I got my first PSG season ticket before I signed an apartment lease in Paris.
It was early 2016, I was house-sitting and looking for a permanent place. My box of stuff from Chicago hadn’t arrived yet, everything else was in two suitcases, unpacked.
For a few weeks, I was balancing between my new life in France and the one I had left behind. Why did I move 4,000 miles away, speaking intermediate French at best and knowing three people in the city? Short answer: Paris was too strong of a force to resist. But I needed an anchor, something that would make me feel at home.
Ici c’est Paris.
I don’t know when I first heard that line. It may have been during my initial match at the Parc des Princes, seven years earlier. Back then moving to Paris was only a wish, but something clicked that night, as I watched PSG beat Le Mans 3-1. Maybe it was the goals, maybe the resounding “Allez Paris” chants exchanged by Boulogne and Auteuil, but I knew this team would mean something to me. Even though I had the Chicago Fire.
Following PSG from afar wasn’t easy: there was the time difference and daily life. I did see them play in a few tournaments in Chicago, such as the 2010 Sister Cities Cup (when they played the Fire, quite an agonizing experience for me) and the 2015 International Champions Cup when they beat Manchester United to lift the trophy. But it wasn’t until living in Paris became a real possibility that I was back at the stadium.
And I saw Cavani score from a free-kick. I was hooked once again.
The day Paris Saint-Germain clinched the 2015-2016 league title, I met up with one of my new friends before heading to the Parc. He is a native Parisian and longtime PSG supporter – in fact, football is one of the things that brought us together. Knowing him makes me more connected to the club and its history, the part that I missed.

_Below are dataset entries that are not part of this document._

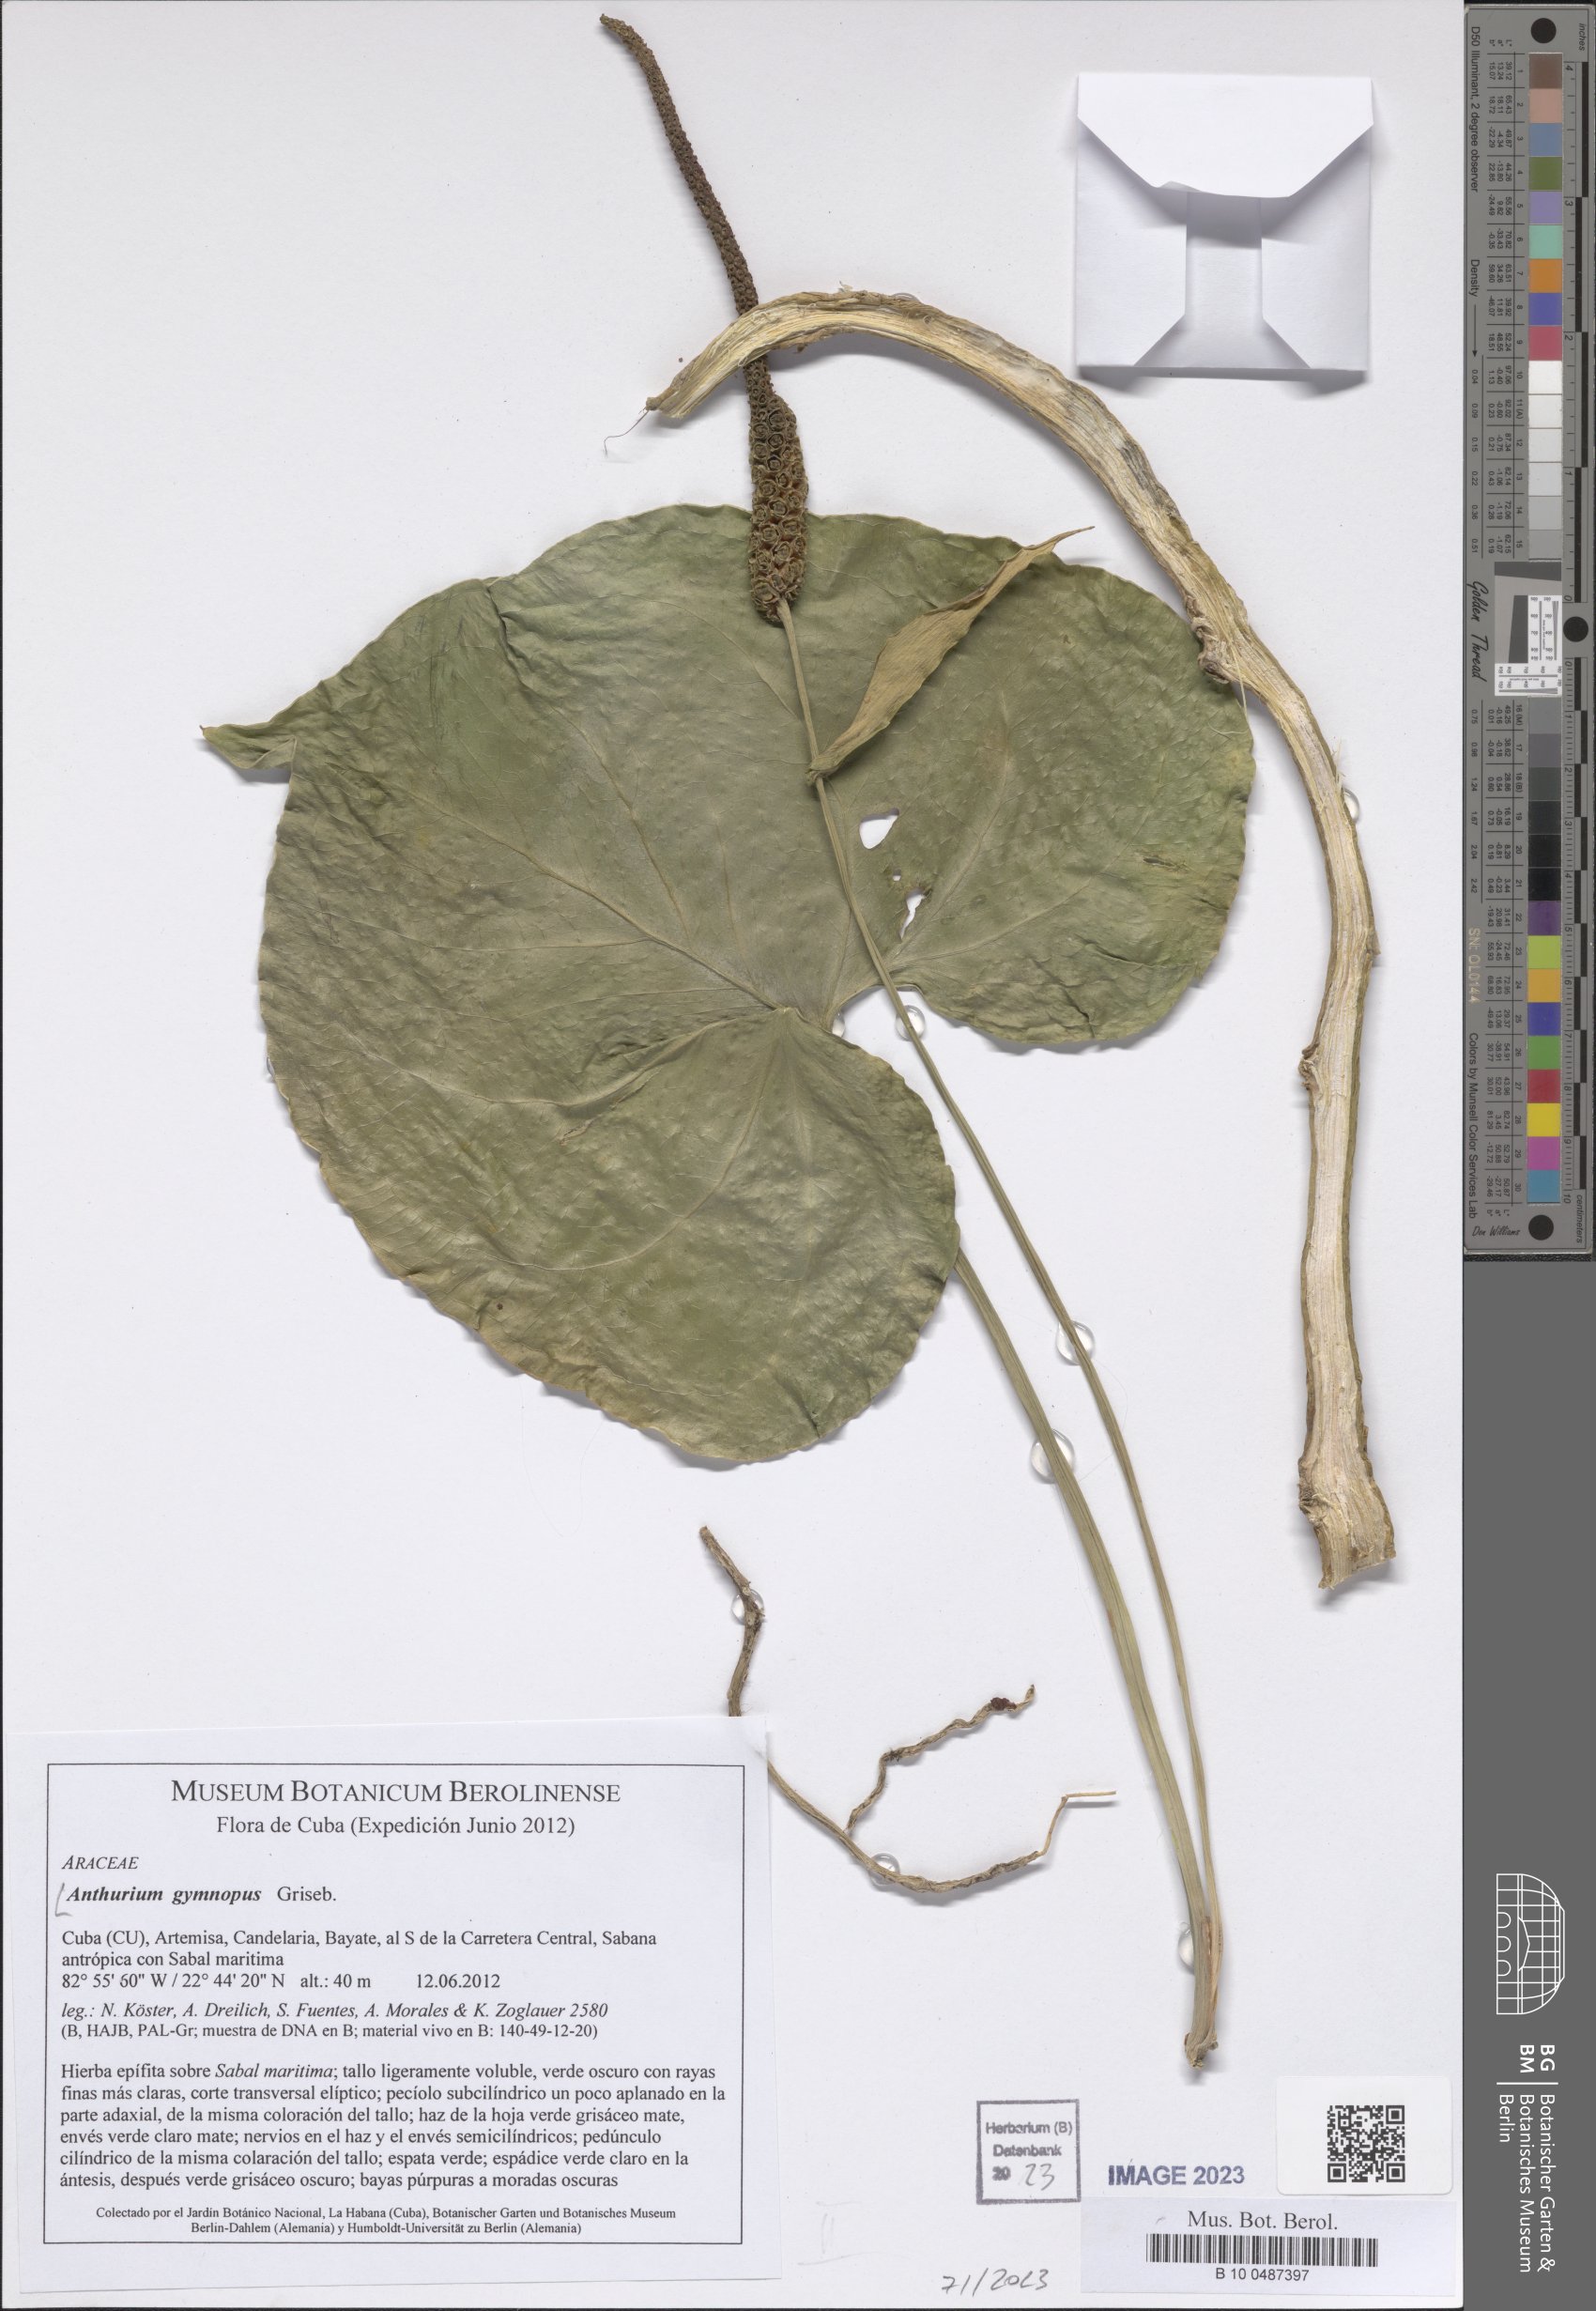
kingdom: Plantae
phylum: Tracheophyta
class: Liliopsida
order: Alismatales
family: Araceae
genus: Anthurium
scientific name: Anthurium gymnopus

He was the first person to ask, “You go to the stadium by yourself, just to watch football?” Yep. French women have not taken to club football as much as Americans have, and my interest in PSG raises eyebrows even today, in my fourth year as a season ticket holder. When I walk into the Boulogne stand, I am one of the few female supporters around, which used to be intimidating. Now that my French has improved and I can chant (or talk to fans) with more confidence, it’s not a big deal.

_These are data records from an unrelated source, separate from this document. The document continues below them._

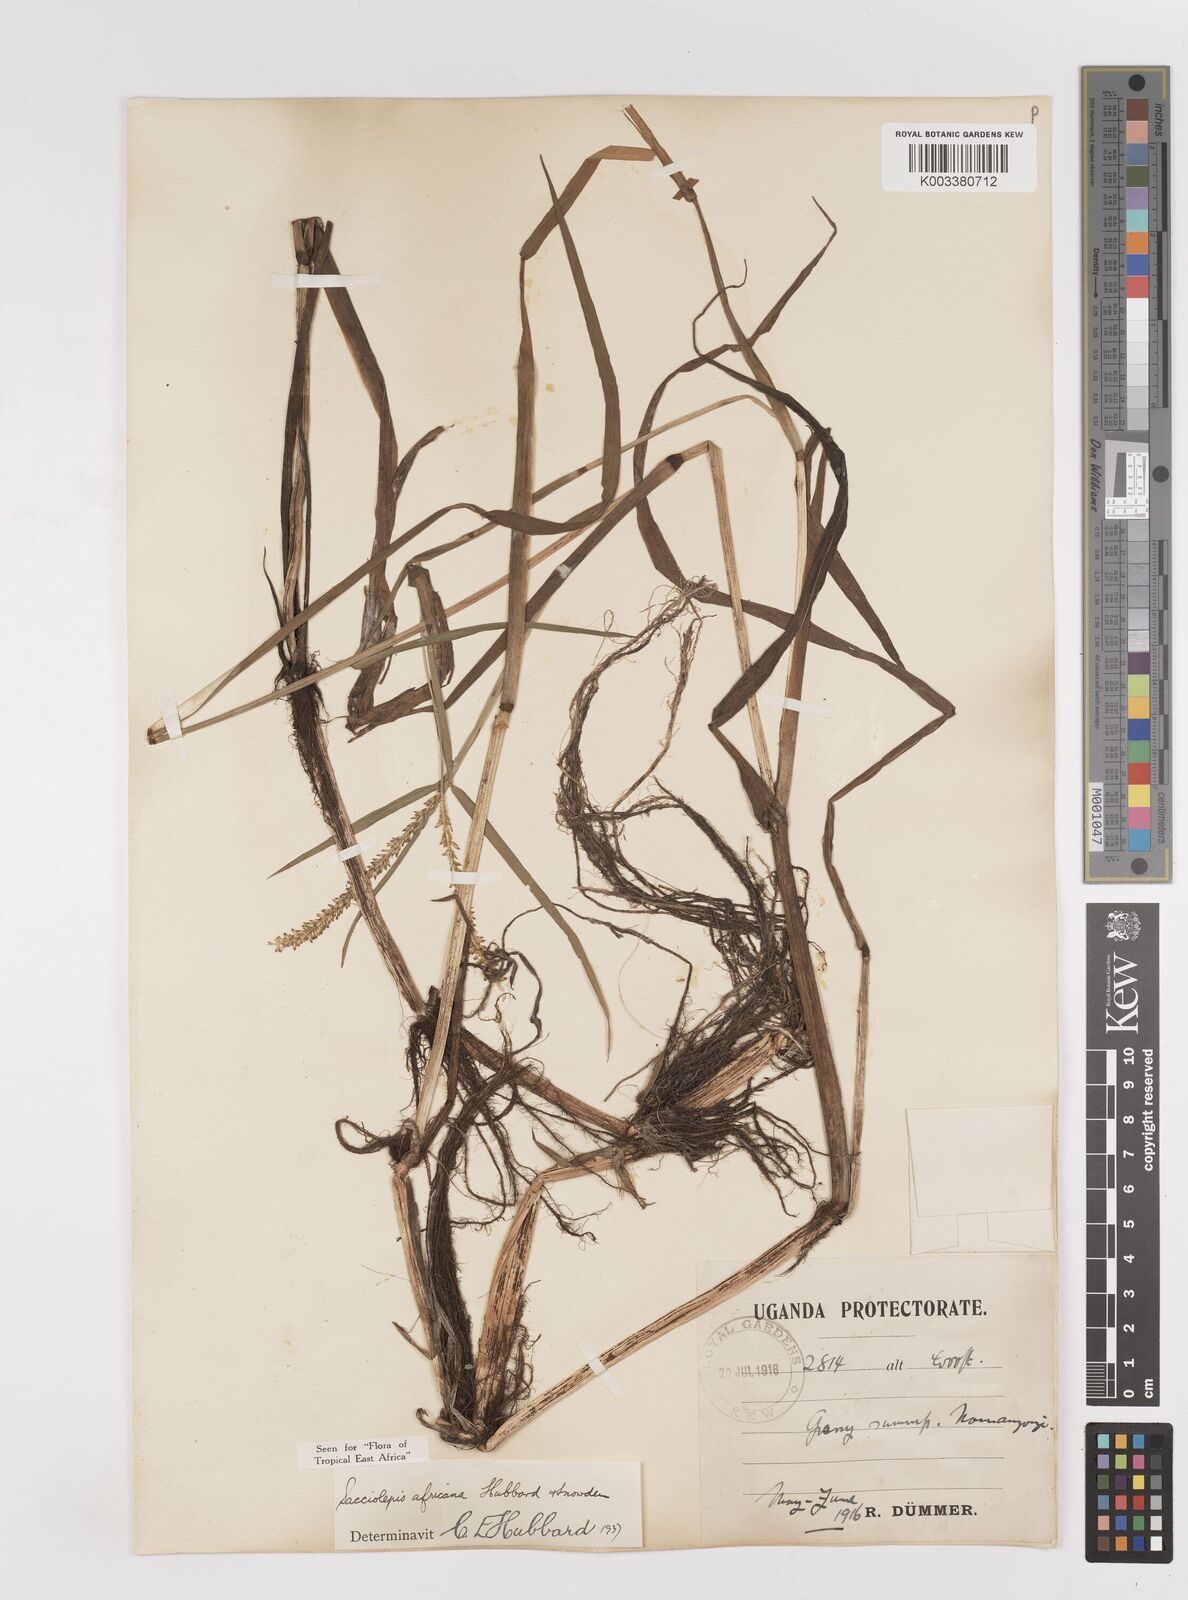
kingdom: Plantae
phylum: Tracheophyta
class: Liliopsida
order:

I live in Paris now and this is my team.
It’s not the first time I have felt at home thanks to sports. Having moved to the US from Poland, I quickly started following local teams: first baseball, then soccer (I still use this term when talking about MLS). When you are out there in the stands, wearing club colors, you are bound to feel more connected. And people start to see you as their own.
After all, sports is tribal. It’s us vs. them.

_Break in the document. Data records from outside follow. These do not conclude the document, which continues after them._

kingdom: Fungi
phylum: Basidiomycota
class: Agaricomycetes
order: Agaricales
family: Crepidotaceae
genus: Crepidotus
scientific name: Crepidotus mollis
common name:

One of the defining moments in my PSG journey was an away match in Toulouse a couple of seasons ago. To both the traveling Paris ultras and local fans, I was a Parisienne – it didn’t matter that I was a foreigner or a fairly new supporter. I remember singing a lot at that match, more than ever.
I no longer have the two suitcases I brought from Chicago. My stuff would no longer fit in them anyway. There are a few more PSG jerseys and a new season ticket coming. I can’t wait to be back at the Parc des Princes when the coronavirus outbreak is over and Ligue 1 resumes.
At least in lockdown, I have time to brush up on PSG’s history.